Kim Youngjun, Garvin Jennifer, Heavirland Julia, Meystre Stéphane M
School of Computing, University of Utah, Salt Lake City, Utah, U.S.
Stud Health Technol Inform. 2013;192:185-9.
Adapting an information extraction application to a new domain (e.g., new categories of narrative text) typically requires re-training the application with the new narratives.
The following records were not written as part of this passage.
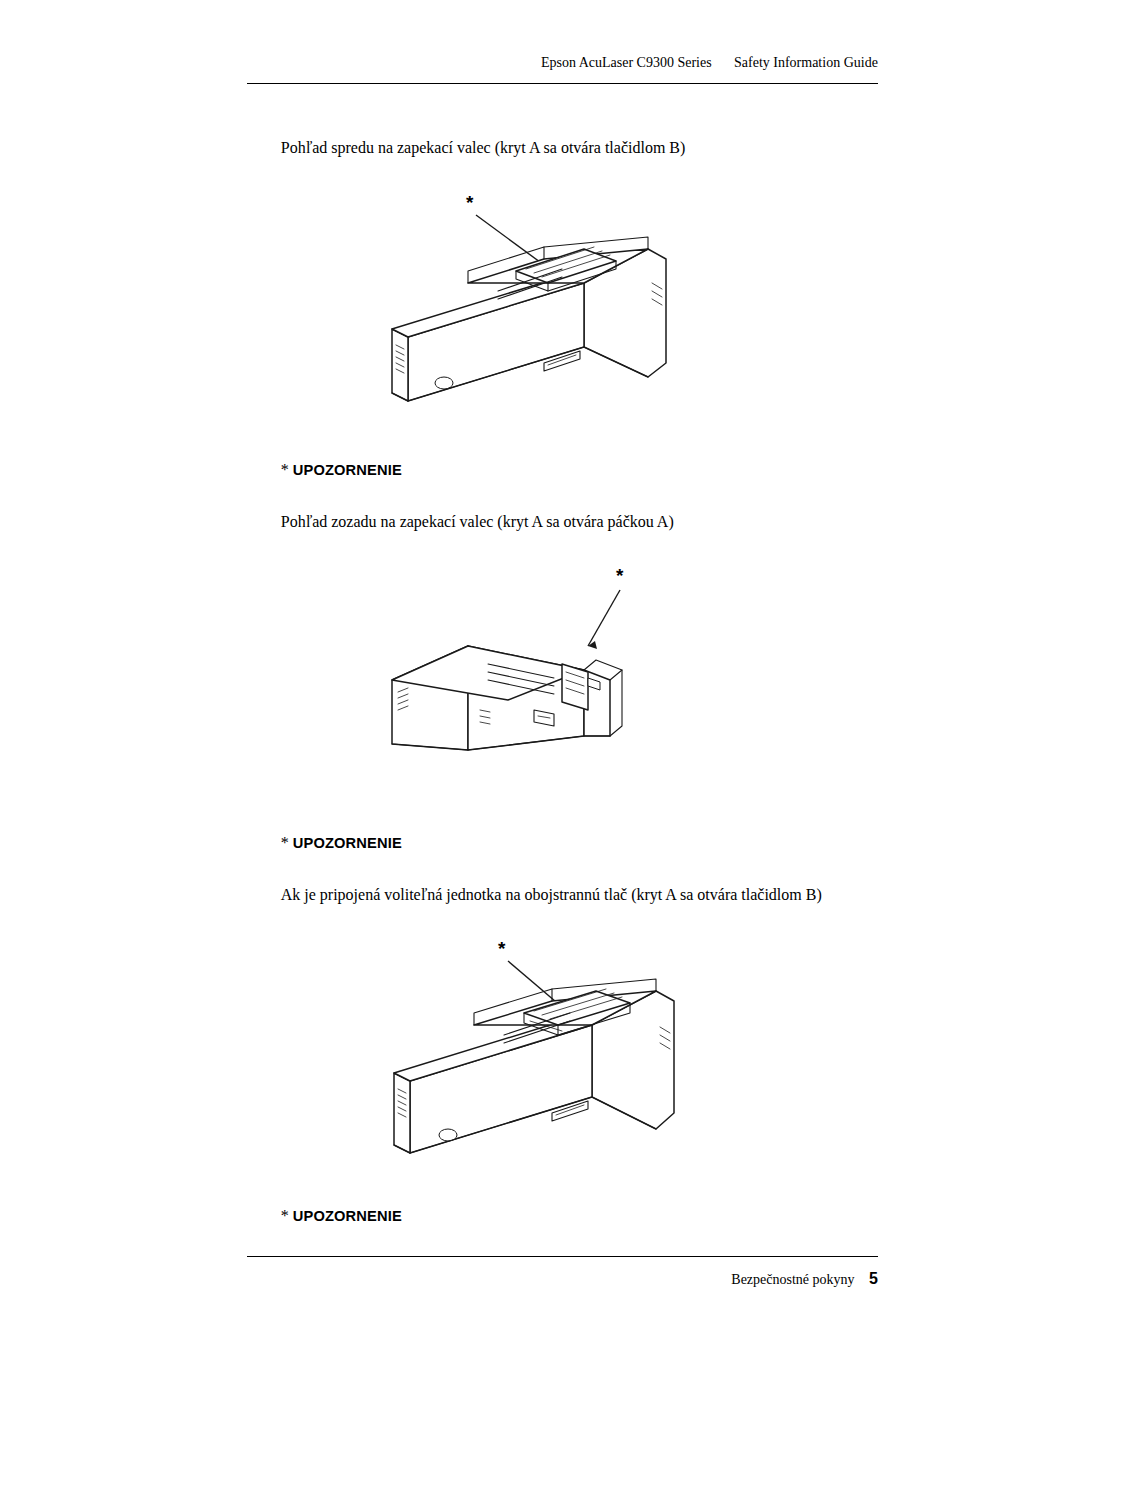Epson AcuLaser C9300 Series Safety Information Guide
Pohľad spredu na zapekací valec (kryt A sa otvára tlačidlom B)
*
* UPOZORNENIE
Pohľad zozadu na zapekací valec (kryt A sa otvára páčkou A)
*
* UPOZORNENIE
Ak je pripojená voliteľná jednotka na obojstrannú tlač (kryt A sa otvára tlačidlom B)
*
* UPOZORNENIE
Bezpečnostné pokyny5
But could previous training from the original domain alleviate this adaptation? After having developed an NLP-based application to extract congestive heart failure treatment performance measures from echocardiogram reports (i.e., the source domain), we adapted it to a large variety of clinical documents (i.e., the target domain). We wanted to reuse the machine learning trained models from the source domain, and experimented with several popular domain adaptation approaches such as reusing the predictions from the source model, or applying a linear interpolation. As a result, we measured higher recall and precision (92.4% and 95.3% respectively) than when training with the target domain only.
将信息提取应用程序适配到新领域(例如,新类别的叙述文本)通常需要使用新的叙述对该应用程序进行重新训练。但是,来自原始领域的先前训练能否减轻这种适配工作呢?在开发了一个基于自然语言处理(NLP)的应用程序以从超声心动图报告中提取充血性心力衰竭治疗性能指标(即源领域)之后,我们将其适配到了各种各样的临床文档(即目标领域)。我们希望重用源领域中经过机器学习训练的模型,并试验了几种流行的领域适配方法,例如重用源模型的预测结果,或应用线性插值。结果,我们测得的召回率和精确率(分别为92.4%和95.3%)高于仅使用目标领域进行训练时的情况。